THE PROBLEM: Please restate, word for word, the lines below that begin at the one with "X37430000Y-36850000D03*" and end at the one with "X44500035Y-37999951D03*". Leave out all other lines.

(Hardware project source files)

▬▬▬▬▬▬▬▬▬▬

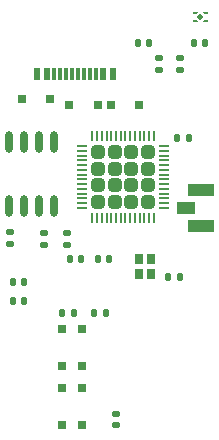
<source format=gtp>
G04 #@! TF.GenerationSoftware,KiCad,Pcbnew,8.0.1*
G04 #@! TF.CreationDate,2024-04-26T00:14:55-05:00*
G04 #@! TF.ProjectId,Final Projeco,46696e61-6c20-4507-926f-6a65636f2e6b,rev?*
G04 #@! TF.SameCoordinates,Original*
G04 #@! TF.FileFunction,Paste,Top*
G04 #@! TF.FilePolarity,Positive*
%FSLAX46Y46*%
G04 Gerber Fmt 4.6, Leading zero omitted, Abs format (unit mm)*
G04 Created by KiCad (PCBNEW 8.0.1) date 2024-04-26 00:14:55*
%MOMM*%
%LPD*%
G01*
G04 APERTURE LIST*
G04 Aperture macros list*
%AMRoundRect*
0 Rectangle with rounded corners*
0 $1 Rounding radius*
0 $2 $3 $4 $5 $6 $7 $8 $9 X,Y pos of 4 corners*
0 Add a 4 corners polygon primitive as box body*
4,1,4,$2,$3,$4,$5,$6,$7,$8,$9,$2,$3,0*
0 Add four circle primitives for the rounded corners*
1,1,$1+$1,$2,$3*
1,1,$1+$1,$4,$5*
1,1,$1+$1,$6,$7*
1,1,$1+$1,$8,$9*
0 Add four rect primitives between the rounded corners*
20,1,$1+$1,$2,$3,$4,$5,0*
20,1,$1+$1,$4,$5,$6,$7,0*
20,1,$1+$1,$6,$7,$8,$9,0*
20,1,$1+$1,$8,$9,$2,$3,0*%
%AMRotRect*
0 Rectangle, with rotation*
0 The origin of the aperture is its center*
0 $1 length*
0 $2 width*
0 $3 Rotation angle, in degrees counterclockwise*
0 Add horizontal line*
21,1,$1,$2,0,0,$3*%
%AMFreePoly0*
4,1,5,0.099975,0.075057,0.099975,-0.174956,-0.100025,-0.174956,-0.100025,0.275057,0.099975,0.075057,0.099975,0.075057,$1*%
%AMFreePoly1*
4,1,6,0.100025,-0.174956,-0.099975,-0.174956,-0.099975,0.075057,0.050013,0.225044,0.100025,0.225044,0.100025,-0.174956,0.100025,-0.174956,$1*%
%AMFreePoly2*
4,1,6,0.100025,-0.224841,0.050013,-0.224816,-0.100000,-0.074829,-0.099975,0.175184,0.100025,0.175184,0.100025,-0.224841,0.100025,-0.224841,$1*%
%AMFreePoly3*
4,1,6,0.100000,-0.075057,-0.050013,-0.225044,-0.100025,-0.225044,-0.100025,0.174956,0.099975,0.174956,0.100000,-0.075057,0.100000,-0.075057,$1*%
G04 Aperture macros list end*
%ADD10RoundRect,0.250000X0.315000X0.315000X-0.315000X0.315000X-0.315000X-0.315000X0.315000X-0.315000X0*%
%ADD11RoundRect,0.050000X0.387500X0.050000X-0.387500X0.050000X-0.387500X-0.050000X0.387500X-0.050000X0*%
%ADD12RoundRect,0.050000X0.050000X0.387500X-0.050000X0.387500X-0.050000X-0.387500X0.050000X-0.387500X0*%
%ADD13RoundRect,0.140000X-0.140000X-0.170000X0.140000X-0.170000X0.140000X0.170000X-0.140000X0.170000X0*%
%ADD14R,0.800000X0.800000*%
%ADD15R,2.200000X1.100000*%
%ADD16R,1.500000X1.100000*%
%ADD17RoundRect,0.140000X0.140000X0.170000X-0.140000X0.170000X-0.140000X-0.170000X0.140000X-0.170000X0*%
%ADD18RoundRect,0.140000X-0.170000X0.140000X-0.170000X-0.140000X0.170000X-0.140000X0.170000X0.140000X0*%
%ADD19RoundRect,0.135000X0.135000X0.185000X-0.135000X0.185000X-0.135000X-0.185000X0.135000X-0.185000X0*%
%ADD20RoundRect,0.135000X-0.135000X-0.185000X0.135000X-0.185000X0.135000X0.185000X-0.135000X0.185000X0*%
%ADD21O,0.629997X1.864999*%
%ADD22RoundRect,0.135000X-0.185000X0.135000X-0.185000X-0.135000X0.185000X-0.135000X0.185000X0.135000X0*%
%ADD23R,0.600000X1.140005*%
%ADD24R,0.300000X1.140005*%
%ADD25R,0.775006X0.875006*%
%ADD26R,0.750013X0.700000*%
%ADD27RoundRect,0.135000X0.185000X-0.135000X0.185000X0.135000X-0.185000X0.135000X-0.185000X-0.135000X0*%
%ADD28FreePoly0,90.000000*%
%ADD29FreePoly1,90.000000*%
%ADD30FreePoly2,90.000000*%
%ADD31FreePoly3,90.000000*%
%ADD32RotRect,0.450013X0.450013X135.000000*%
%ADD33RoundRect,0.140000X0.170000X-0.140000X0.170000X0.140000X-0.170000X0.140000X-0.170000X-0.140000X0*%
G04 APERTURE END LIST*
D10*
X44260000Y-33172500D03*
X44260000Y-31772500D03*
X44260000Y-30372500D03*
X44260000Y-28972500D03*
X42860000Y-33172500D03*
X42860000Y-31772500D03*
X42860000Y-30372500D03*
X42860000Y-28972500D03*
X41460000Y-33172500D03*
X41460000Y-31772500D03*
X41460000Y-30372500D03*
X41460000Y-28972500D03*
X40060000Y-33172500D03*
X40060000Y-31772500D03*
X40060000Y-30372500D03*
X40060000Y-28972500D03*
D11*
X45597500Y-33672500D03*
X45597500Y-33272500D03*
X45597500Y-32872500D03*
X45597500Y-32472500D03*
X45597500Y-32072500D03*
X45597500Y-31672500D03*
X45597500Y-31272500D03*
X45597500Y-30872500D03*
X45597500Y-30472500D03*
X45597500Y-30072500D03*
X45597500Y-29672500D03*
X45597500Y-29272500D03*
X45597500Y-28872500D03*
X45597500Y-28472500D03*
D12*
X44760000Y-27635000D03*
X44360000Y-27635000D03*
X43960000Y-27635000D03*
X43560000Y-27635000D03*
X43160000Y-27635000D03*
X42760000Y-27635000D03*
X42360000Y-27635000D03*
X41960000Y-27635000D03*
X41560000Y-27635000D03*
X41160000Y-27635000D03*
X40760000Y-27635000D03*
X40360000Y-27635000D03*
X39960000Y-27635000D03*
X39560000Y-27635000D03*
D11*
X38722500Y-28472500D03*
X38722500Y-28872500D03*
X38722500Y-29272500D03*
X38722500Y-29672500D03*
X38722500Y-30072500D03*
X38722500Y-30472500D03*
X38722500Y-30872500D03*
X38722500Y-31272500D03*
X38722500Y-31672500D03*
X38722500Y-32072500D03*
X38722500Y-32472500D03*
X38722500Y-32872500D03*
X38722500Y-33272500D03*
X38722500Y-33672500D03*
D12*
X39560000Y-34510000D03*
X39960000Y-34510000D03*
X40360000Y-34510000D03*
X40760000Y-34510000D03*
X41160000Y-34510000D03*
X41560000Y-34510000D03*
X41960000Y-34510000D03*
X42360000Y-34510000D03*
X42760000Y-34510000D03*
X43160000Y-34510000D03*
X43560000Y-34510000D03*
X43960000Y-34510000D03*
X44360000Y-34510000D03*
X44760000Y-34510000D03*
D13*
X46000000Y-39500000D03*
X46960000Y-39500000D03*
D14*
X39999898Y-25000000D03*
X37600102Y-25000000D03*
D15*
X48749968Y-32177600D03*
D16*
X47500032Y-33676457D03*
D15*
X48749968Y-35177600D03*
D17*
X49100000Y-19700000D03*
X48140000Y-19700000D03*
D18*
X35450000Y-35840000D03*
X35450000Y-36800000D03*
D13*
X43400000Y-19700000D03*
X44360000Y-19700000D03*
D19*
X38000000Y-42600000D03*
X36980000Y-42600000D03*
D20*
X39700000Y-42600000D03*
X40720000Y-42600000D03*
D21*
X32499996Y-33499999D03*
X33769999Y-33499999D03*
X35040001Y-33499999D03*
X36310004Y-33499999D03*
X36310004Y-28135001D03*
X35040001Y-28135001D03*
X33769999Y-28135001D03*
X32499996Y-28135001D03*
D22*
X37430000Y-35830000D03*
X37430000Y-36850000D03*
D23*
X41300052Y-22375108D03*
X40499951Y-22375108D03*
D24*
X39350091Y-22375108D03*
X38350091Y-22375108D03*
X37849964Y-22375108D03*
X36849964Y-22375108D03*
D23*
X34900002Y-22375108D03*
X35700103Y-22375108D03*
D24*
X36350091Y-22375108D03*
X37350091Y-22375108D03*
X38849964Y-22375108D03*
X39849964Y-22375108D03*
D25*
X43524165Y-37999951D03*
X43524165Y-39276049D03*
X44500035Y-39276049D03*
X44500035Y-37999951D03*
D26*
X38649943Y-48900000D03*
X38649943Y-52099898D03*
X36999956Y-48900000D03*
X36999956Y-52099898D03*
D13*
X37640000Y-38000000D03*
X38600000Y-38000000D03*
X46770000Y-27810000D03*
X47730000Y-27810000D03*
X32840000Y-41600000D03*
X33800000Y-41600000D03*
D27*
X32600000Y-36720000D03*
X32600000Y-35700000D03*
D28*
X49175235Y-17825121D03*
D29*
X49175235Y-17174879D03*
D30*
X48225019Y-17174879D03*
D31*
X48224765Y-17825121D03*
D32*
X48700000Y-17500000D03*
D13*
X32840000Y-40000000D03*
X33800000Y-40000000D03*
D14*
X35999998Y-24500000D03*
X33600202Y-24500000D03*
X41100102Y-25000000D03*
X43499898Y-25000000D03*
D13*
X40000000Y-38000000D03*
X40960000Y-38000000D03*
D22*
X45200000Y-21000000D03*
X45200000Y-22020000D03*
D33*
X41600000Y-52060000D03*
X41600000Y-51100000D03*
D26*
X36999957Y-47099900D03*
X36999957Y-43900002D03*
X38649944Y-47099900D03*
X38649944Y-43900002D03*
D22*
X47000000Y-21000000D03*
X47000000Y-22020000D03*
M02*

</source>
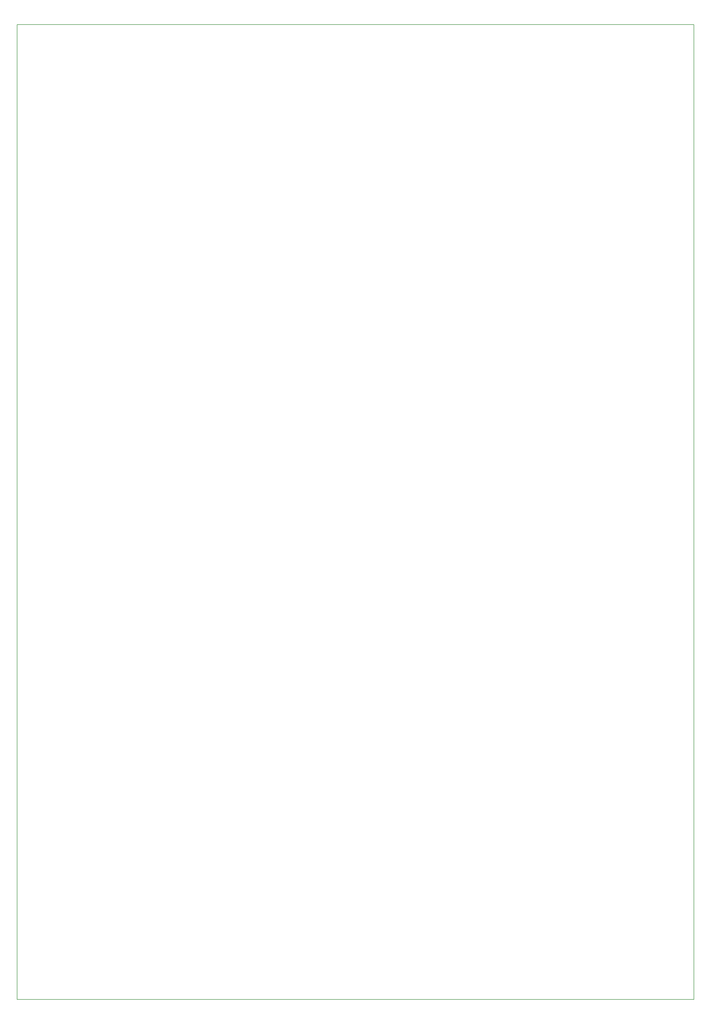
<source format=gbr>
G04 #@! TF.GenerationSoftware,KiCad,Pcbnew,(5.0.0)*
G04 #@! TF.CreationDate,2018-11-14T19:44:42+01:00*
G04 #@! TF.ProjectId,motivational board,6D6F7469766174696F6E616C20626F61,rev?*
G04 #@! TF.SameCoordinates,Original*
G04 #@! TF.FileFunction,Profile,NP*
%FSLAX46Y46*%
G04 Gerber Fmt 4.6, Leading zero omitted, Abs format (unit mm)*
G04 Created by KiCad (PCBNEW (5.0.0)) date 11/14/18 19:44:42*
%MOMM*%
%LPD*%
G01*
G04 APERTURE LIST*
%ADD10C,0.150000*%
G04 APERTURE END LIST*
D10*
X231140000Y-332740000D02*
X231140000Y0D01*
X0Y-332740000D02*
X231140000Y-332740000D01*
X0Y0D02*
X0Y-332740000D01*
X0Y0D02*
X231140000Y0D01*
M02*

</source>
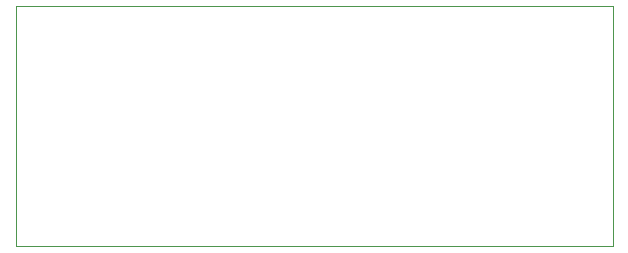
<source format=gbr>
%TF.GenerationSoftware,KiCad,Pcbnew,(6.0.11)*%
%TF.CreationDate,2023-09-03T11:13:33-05:00*%
%TF.ProjectId,ps2-to-parallel-keyboard-adapter,7073322d-746f-42d7-9061-72616c6c656c,rev?*%
%TF.SameCoordinates,Original*%
%TF.FileFunction,Profile,NP*%
%FSLAX46Y46*%
G04 Gerber Fmt 4.6, Leading zero omitted, Abs format (unit mm)*
G04 Created by KiCad (PCBNEW (6.0.11)) date 2023-09-03 11:13:33*
%MOMM*%
%LPD*%
G01*
G04 APERTURE LIST*
%TA.AperFunction,Profile*%
%ADD10C,0.100000*%
%TD*%
G04 APERTURE END LIST*
D10*
X142113000Y-93980000D02*
X192684400Y-93980000D01*
X192684400Y-93980000D02*
X192684400Y-114300000D01*
X192684400Y-114300000D02*
X142113000Y-114300000D01*
X142113000Y-114300000D02*
X142113000Y-93980000D01*
M02*

</source>
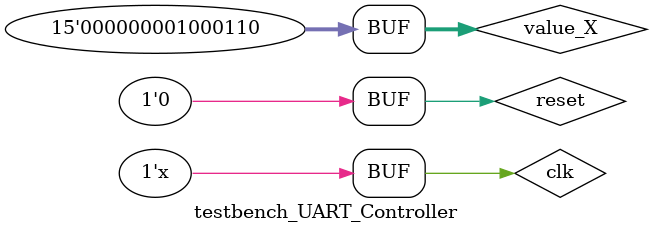
<source format=v>
`timescale 1ns/100ps
module testbench_UART_Controller;
reg clk, reset;
wire TxD;
reg [14:0] value_X;

UART_Controller_2 UART_Controller_2_inst(.clk(clk), .reset(reset), .TxD(TxD), .value_X(value_X));

initial 
begin
    clk = 0;
    reset = 1;
    value_X = 15'b0;
    #100 reset = 0;
    #640000000 value_X = 15'd102;
    #640000000 value_X = 15'd70;
end

always #5 clk = ~clk;

endmodule
</source>
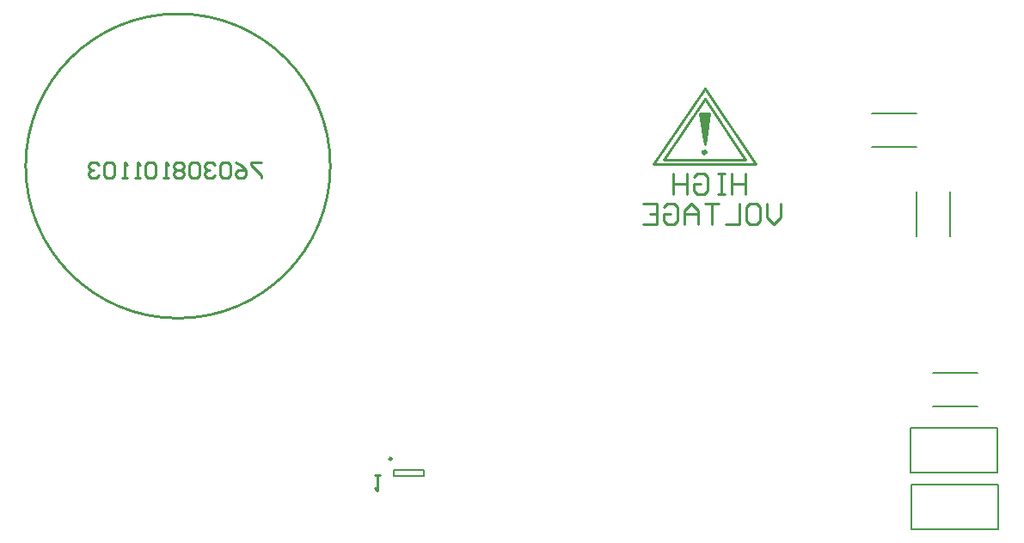
<source format=gbo>
G04 Layer_Color=32896*
%FSLAX25Y25*%
%MOIN*%
G70*
G01*
G75*
%ADD59C,0.01000*%
%ADD103C,0.00787*%
%ADD104C,0.00984*%
D59*
X181102Y163386D02*
G03*
X181102Y163386I-59055J0D01*
G01*
X325427Y168699D02*
G03*
X325510Y169051I787J0D01*
G01*
X325424Y176589D02*
X325650Y176815D01*
Y178159D01*
X325757Y174590D02*
X326350Y175182D01*
Y178704D01*
X324612Y181461D02*
X325150Y181998D01*
Y183660D01*
X325232Y177742D02*
X325650Y178159D01*
Y183660D01*
X326350Y175884D02*
X326810Y175423D01*
X326350Y175884D02*
Y183660D01*
X327150Y177691D02*
X327183Y177658D01*
X327150Y177691D02*
Y183660D01*
X324246Y183660D02*
X324246Y183660D01*
X328183D01*
X324246Y183660D02*
X326214Y171848D01*
X328183Y183660D01*
X310466Y165943D02*
X341962D01*
X310466D02*
X326214Y189565D01*
X341962Y165943D01*
X306529Y163974D02*
X345899D01*
X306529D02*
X326214Y193502D01*
X345899Y163974D01*
X198450Y43550D02*
X200449D01*
X199450D01*
Y37552D01*
X198450Y38552D01*
X154400Y164798D02*
X150401D01*
Y163798D01*
X154400Y159800D01*
Y158800D01*
X144403Y164798D02*
X146403Y163798D01*
X148402Y161799D01*
Y159800D01*
X147402Y158800D01*
X145403D01*
X144403Y159800D01*
Y160799D01*
X145403Y161799D01*
X148402D01*
X142404Y163798D02*
X141404Y164798D01*
X139405D01*
X138405Y163798D01*
Y159800D01*
X139405Y158800D01*
X141404D01*
X142404Y159800D01*
Y163798D01*
X136406D02*
X135406Y164798D01*
X133407D01*
X132407Y163798D01*
Y162799D01*
X133407Y161799D01*
X134406D01*
X133407D01*
X132407Y160799D01*
Y159800D01*
X133407Y158800D01*
X135406D01*
X136406Y159800D01*
X130408Y163798D02*
X129408Y164798D01*
X127409D01*
X126409Y163798D01*
Y159800D01*
X127409Y158800D01*
X129408D01*
X130408Y159800D01*
Y163798D01*
X124410D02*
X123410Y164798D01*
X121411D01*
X120411Y163798D01*
Y162799D01*
X121411Y161799D01*
X120411Y160799D01*
Y159800D01*
X121411Y158800D01*
X123410D01*
X124410Y159800D01*
Y160799D01*
X123410Y161799D01*
X124410Y162799D01*
Y163798D01*
X123410Y161799D02*
X121411D01*
X118412Y158800D02*
X116412D01*
X117412D01*
Y164798D01*
X118412Y163798D01*
X113413D02*
X112414Y164798D01*
X110414D01*
X109415Y163798D01*
Y159800D01*
X110414Y158800D01*
X112414D01*
X113413Y159800D01*
Y163798D01*
X107415Y158800D02*
X105416D01*
X106415D01*
Y164798D01*
X107415Y163798D01*
X102417Y158800D02*
X100417D01*
X101417D01*
Y164798D01*
X102417Y163798D01*
X97418D02*
X96419Y164798D01*
X94419D01*
X93420Y163798D01*
Y159800D01*
X94419Y158800D01*
X96419D01*
X97418Y159800D01*
Y163798D01*
X91420D02*
X90421Y164798D01*
X88421D01*
X87422Y163798D01*
Y162799D01*
X88421Y161799D01*
X89421D01*
X88421D01*
X87422Y160799D01*
Y159800D01*
X88421Y158800D01*
X90421D01*
X91420Y159800D01*
X355742Y148743D02*
Y143412D01*
X353076Y140746D01*
X350410Y143412D01*
Y148743D01*
X343746D02*
X346411D01*
X347744Y147411D01*
Y142079D01*
X346411Y140746D01*
X343746D01*
X342413Y142079D01*
Y147411D01*
X343746Y148743D01*
X339747D02*
Y140746D01*
X334415D01*
X331750Y148743D02*
X326418D01*
X329084D01*
Y140746D01*
X323752D02*
Y146078D01*
X321086Y148743D01*
X318420Y146078D01*
Y140746D01*
Y144745D01*
X323752D01*
X310423Y147411D02*
X311756Y148743D01*
X314422D01*
X315755Y147411D01*
Y142079D01*
X314422Y140746D01*
X311756D01*
X310423Y142079D01*
Y144745D01*
X313089D01*
X302426Y148743D02*
X307757D01*
Y140746D01*
X302426D01*
X307757Y144745D02*
X305091D01*
X341962Y160555D02*
Y152557D01*
Y156556D01*
X336631D01*
Y160555D01*
Y152557D01*
X333965Y160555D02*
X331299D01*
X332632D01*
Y152557D01*
X333965D01*
X331299D01*
X321969Y159222D02*
X323302Y160555D01*
X325967D01*
X327300Y159222D01*
Y153890D01*
X325967Y152557D01*
X323302D01*
X321969Y153890D01*
Y156556D01*
X324634D01*
X319303Y160555D02*
Y152557D01*
Y156556D01*
X313971D01*
Y160555D01*
Y152557D01*
D103*
X406299Y22539D02*
X440158D01*
X406299Y39862D02*
X440158D01*
X406299Y22539D02*
Y39862D01*
X440158Y22539D02*
Y39862D01*
X439862Y44390D02*
Y61713D01*
X406004Y44390D02*
Y61713D01*
X439862D01*
X406004Y44390D02*
X439862D01*
X408304Y136039D02*
Y153361D01*
X421296Y136039D02*
Y153361D01*
X391143Y170804D02*
X408466D01*
X391143Y183796D02*
X408466D01*
X414862Y82973D02*
X432185D01*
X414862Y69980D02*
X432185D01*
X205791Y45481D02*
X217209D01*
X205791Y43119D02*
Y45481D01*
Y43119D02*
X217209D01*
Y45481D01*
D104*
X204906Y49812D02*
G03*
X204906Y49812I-492J0D01*
G01*
M02*

</source>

▬▬▬▬▬▬▬▬▬▬

EXERCISE SOLUTION:
X37430000Y-36850000D03*
D23*
X41300052Y-22375108D03*
X40499951Y-22375108D03*
D24*
X39350091Y-22375108D03*
X38350091Y-22375108D03*
X37849964Y-22375108D03*
X36849964Y-22375108D03*
D23*
X34900002Y-22375108D03*
X35700103Y-22375108D03*
D24*
X36350091Y-22375108D03*
X37350091Y-22375108D03*
X38849964Y-22375108D03*
X39849964Y-22375108D03*
D25*
X43524165Y-37999951D03*
X43524165Y-39276049D03*
X44500035Y-39276049D03*
X44500035Y-37999951D03*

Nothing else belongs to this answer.